What you will do ▸
Write out the following listing's lines from the one with "girl in yellow dress, 64.7" to the one with "ceiling light, located at (x1=778, y1=88, x2=843, y2=100), 380.5", exactly, with both included and no others.

Given records ▸
BEGIN
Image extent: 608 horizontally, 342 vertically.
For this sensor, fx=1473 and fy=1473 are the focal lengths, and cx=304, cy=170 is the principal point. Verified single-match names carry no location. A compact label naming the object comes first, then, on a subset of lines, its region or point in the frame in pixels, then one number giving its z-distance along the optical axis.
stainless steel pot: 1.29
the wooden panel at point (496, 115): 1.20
END
BEGIN
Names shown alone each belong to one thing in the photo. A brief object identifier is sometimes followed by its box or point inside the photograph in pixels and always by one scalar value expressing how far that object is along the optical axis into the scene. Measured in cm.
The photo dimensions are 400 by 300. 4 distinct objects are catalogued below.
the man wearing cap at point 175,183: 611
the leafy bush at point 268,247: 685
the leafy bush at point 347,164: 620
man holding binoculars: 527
END
BEGIN
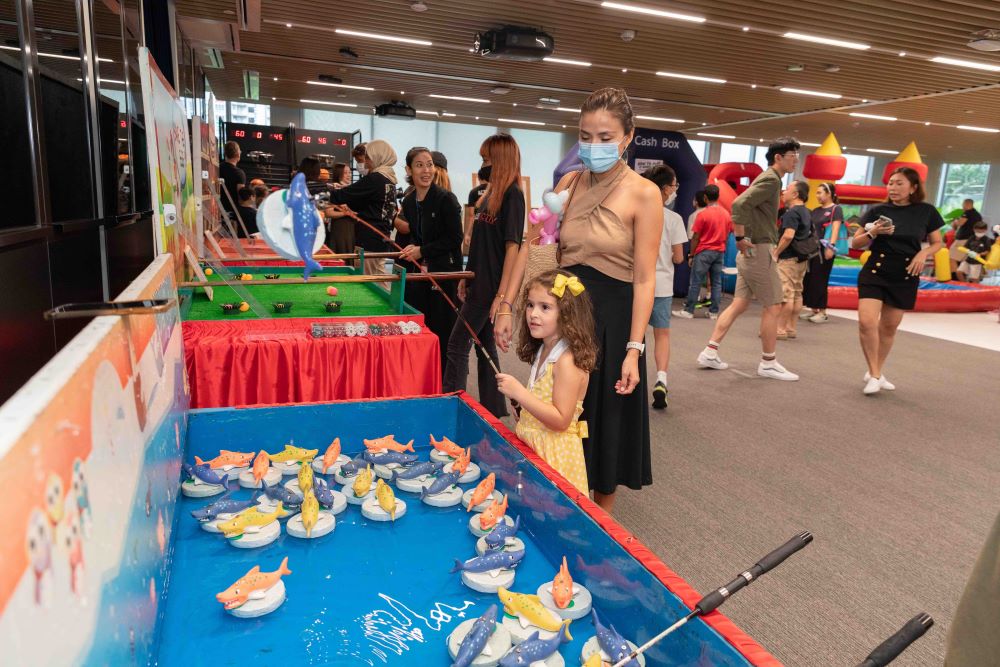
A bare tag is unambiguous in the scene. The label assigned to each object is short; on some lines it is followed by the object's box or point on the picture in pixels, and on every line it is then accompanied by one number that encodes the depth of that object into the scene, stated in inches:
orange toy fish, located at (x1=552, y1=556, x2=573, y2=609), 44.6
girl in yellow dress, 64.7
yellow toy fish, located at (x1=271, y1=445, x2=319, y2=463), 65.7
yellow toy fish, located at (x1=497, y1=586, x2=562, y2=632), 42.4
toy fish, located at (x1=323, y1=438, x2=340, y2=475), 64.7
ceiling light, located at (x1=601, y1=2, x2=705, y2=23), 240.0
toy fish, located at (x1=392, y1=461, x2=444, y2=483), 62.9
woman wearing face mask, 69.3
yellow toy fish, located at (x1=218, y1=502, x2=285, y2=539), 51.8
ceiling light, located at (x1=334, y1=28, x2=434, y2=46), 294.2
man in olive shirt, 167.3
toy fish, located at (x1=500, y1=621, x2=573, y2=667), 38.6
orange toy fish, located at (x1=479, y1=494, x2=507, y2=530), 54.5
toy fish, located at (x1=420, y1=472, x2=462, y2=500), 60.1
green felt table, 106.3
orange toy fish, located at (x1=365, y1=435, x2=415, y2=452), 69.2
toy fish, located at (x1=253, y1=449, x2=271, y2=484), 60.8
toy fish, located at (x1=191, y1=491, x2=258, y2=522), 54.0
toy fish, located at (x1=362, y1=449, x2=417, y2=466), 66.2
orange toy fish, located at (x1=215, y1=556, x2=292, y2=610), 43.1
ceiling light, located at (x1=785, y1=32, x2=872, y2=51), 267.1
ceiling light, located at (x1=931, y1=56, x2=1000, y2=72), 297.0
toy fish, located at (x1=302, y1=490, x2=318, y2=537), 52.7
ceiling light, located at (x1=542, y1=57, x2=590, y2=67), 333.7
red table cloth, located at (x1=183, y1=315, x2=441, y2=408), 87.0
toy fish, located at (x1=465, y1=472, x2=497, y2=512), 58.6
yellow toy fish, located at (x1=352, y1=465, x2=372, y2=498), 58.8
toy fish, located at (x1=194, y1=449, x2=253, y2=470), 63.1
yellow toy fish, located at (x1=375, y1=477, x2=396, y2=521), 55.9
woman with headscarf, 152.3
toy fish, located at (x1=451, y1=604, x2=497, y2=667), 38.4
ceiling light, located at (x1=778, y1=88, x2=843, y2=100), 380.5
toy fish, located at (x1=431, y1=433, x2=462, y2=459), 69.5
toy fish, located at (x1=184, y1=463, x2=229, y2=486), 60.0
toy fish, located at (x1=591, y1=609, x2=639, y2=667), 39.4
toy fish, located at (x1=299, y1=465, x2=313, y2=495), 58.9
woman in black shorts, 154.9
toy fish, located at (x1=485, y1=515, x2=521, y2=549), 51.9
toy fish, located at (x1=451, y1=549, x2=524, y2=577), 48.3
END
Task answer ▸
girl in yellow dress, 64.7
yellow toy fish, located at (x1=271, y1=445, x2=319, y2=463), 65.7
yellow toy fish, located at (x1=497, y1=586, x2=562, y2=632), 42.4
toy fish, located at (x1=323, y1=438, x2=340, y2=475), 64.7
ceiling light, located at (x1=601, y1=2, x2=705, y2=23), 240.0
toy fish, located at (x1=392, y1=461, x2=444, y2=483), 62.9
woman wearing face mask, 69.3
yellow toy fish, located at (x1=218, y1=502, x2=285, y2=539), 51.8
ceiling light, located at (x1=334, y1=28, x2=434, y2=46), 294.2
man in olive shirt, 167.3
toy fish, located at (x1=500, y1=621, x2=573, y2=667), 38.6
orange toy fish, located at (x1=479, y1=494, x2=507, y2=530), 54.5
toy fish, located at (x1=420, y1=472, x2=462, y2=500), 60.1
green felt table, 106.3
orange toy fish, located at (x1=365, y1=435, x2=415, y2=452), 69.2
toy fish, located at (x1=253, y1=449, x2=271, y2=484), 60.8
toy fish, located at (x1=191, y1=491, x2=258, y2=522), 54.0
toy fish, located at (x1=362, y1=449, x2=417, y2=466), 66.2
orange toy fish, located at (x1=215, y1=556, x2=292, y2=610), 43.1
ceiling light, located at (x1=785, y1=32, x2=872, y2=51), 267.1
ceiling light, located at (x1=931, y1=56, x2=1000, y2=72), 297.0
toy fish, located at (x1=302, y1=490, x2=318, y2=537), 52.7
ceiling light, located at (x1=542, y1=57, x2=590, y2=67), 333.7
red table cloth, located at (x1=183, y1=315, x2=441, y2=408), 87.0
toy fish, located at (x1=465, y1=472, x2=497, y2=512), 58.6
yellow toy fish, located at (x1=352, y1=465, x2=372, y2=498), 58.8
toy fish, located at (x1=194, y1=449, x2=253, y2=470), 63.1
yellow toy fish, located at (x1=375, y1=477, x2=396, y2=521), 55.9
woman with headscarf, 152.3
toy fish, located at (x1=451, y1=604, x2=497, y2=667), 38.4
ceiling light, located at (x1=778, y1=88, x2=843, y2=100), 380.5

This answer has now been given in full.